Wednesday, November 02, 2005

Perl, XML, and XSLT

Our website has a thumbnail of a campus photo which rotates randomly and links to a gallery page of all of the student/faculty-submitted photos. In the past, we would have managed this one of two ways:
  1. A JavaScript reading an array file, typically a comma-delimited list of filename and metadata, and picking a random array element to output to HTML
  2. Perl doing the same thing and being SSI included
Thing is, the amount of metadata we're collecting about our photos is reasonably complex. The thumbnail image URL, the fullsize image URL, the author, their title... and whether the image should only appear in the gallery. This is the kind of data that looks less like a table of columns and more like an XML manifest.

The translation of the manifest to the gallery is tailor made for XSLT (XML stylesheet transformation), and strictly speaking a modern browser is capable of doing the translation by itself -- as long as that's the only content on the page. Inserted into the middle of an XHTML document, that's another story. So, it makes sense to have the server manage the XSLT.
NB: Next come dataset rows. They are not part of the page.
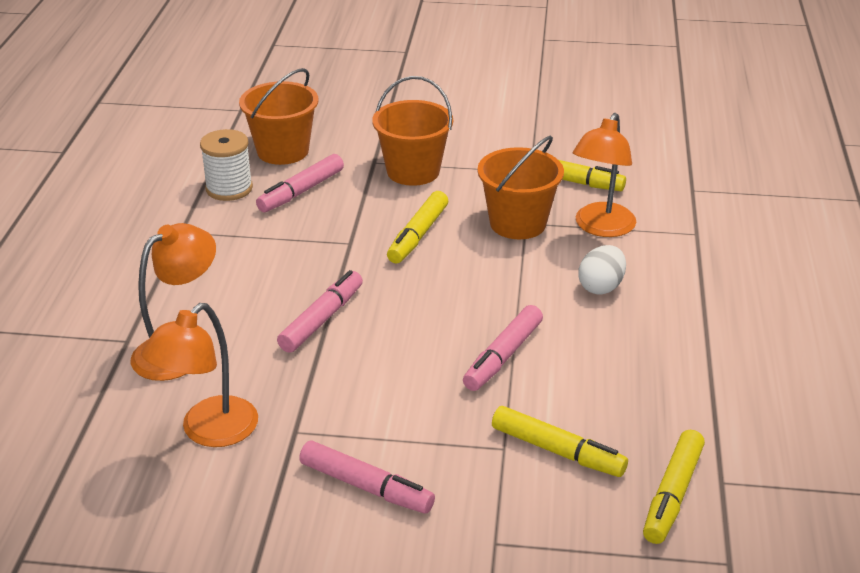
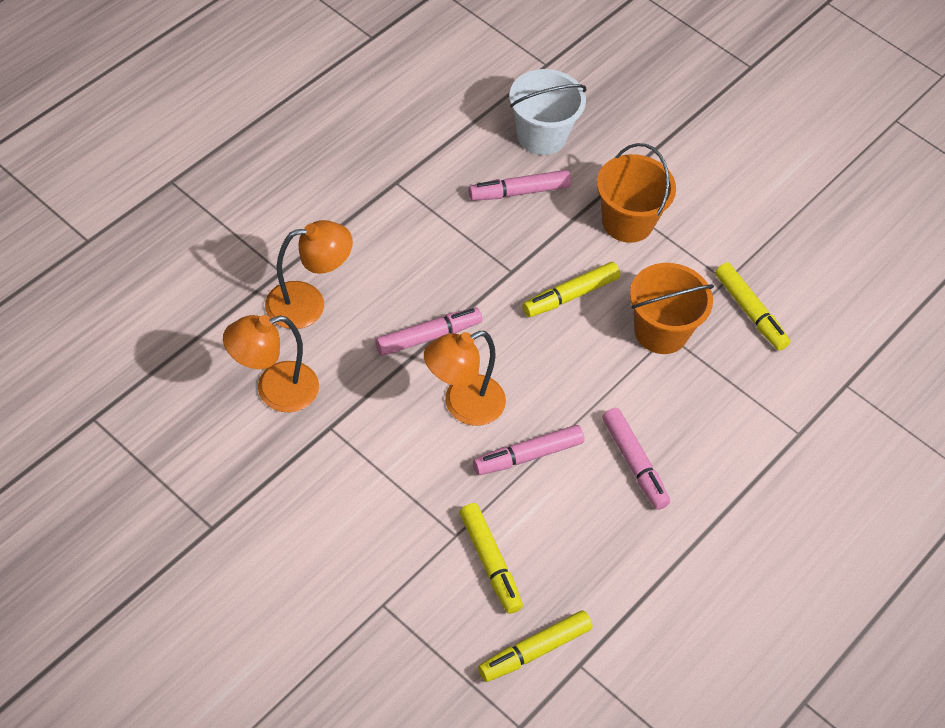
camera: 30 degrees right, 20 degrees up
white spool [200,129,253,201] -> none
orange bucket [239,68,318,165] -> white bucket [509,69,587,155]
pink marker [299,441,435,514] -> pink marker moved to [602,408,670,510]
orange lamp [573,113,636,237] -> orange lamp moved to [424,331,506,426]
white egg [579,245,626,295] -> none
In order to that, the Perl we use has to be made aware of XML and XSLT. Good things and bad: first, an XML file really needs a DTD. Why? For one thing, Firefox and IE throw hissies at XML without DTDs even though they don't validate the XML against them. For another, it forces you to define the syntax of your XML. Better yet, XML editors (even Dreamweaver) actually read them and autocomplete your entries. DTDs aren't hard to write once you get used to SGML definition syntax.
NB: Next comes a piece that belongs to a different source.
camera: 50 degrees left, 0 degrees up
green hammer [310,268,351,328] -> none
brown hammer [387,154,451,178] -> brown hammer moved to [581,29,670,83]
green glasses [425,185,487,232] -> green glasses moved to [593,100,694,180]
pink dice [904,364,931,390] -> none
Perl still sucks its thumb and sits in the corner, until you integrate XML parsers into it. XML parsers in turn rely on libexpat, whose installation was covered earlier in this blog. As a non-root user, I have to install the XML modules to a local directory; fortunately, previous experience installing FAQ-O-Matic helps here.

Why go to all this trouble? The answer's simpler than it seems. It's a database important enough to need server-side manipulation but not important enough to justify an Oracle table. Currently we're manually editing the XML manifest for the gallery, but with a DTD-based framework for this XML, we can construct webapps for maintaining that database that aren't dependent on a particular language.

With XML::Parser, XML::Simple, and XML::XSLT, we can slurp the database to a Perl dataset, add/edit/remove items and output the resulting dataset back to XML. Should another application need to work with the data, it's there in a friendly, future-extensible format.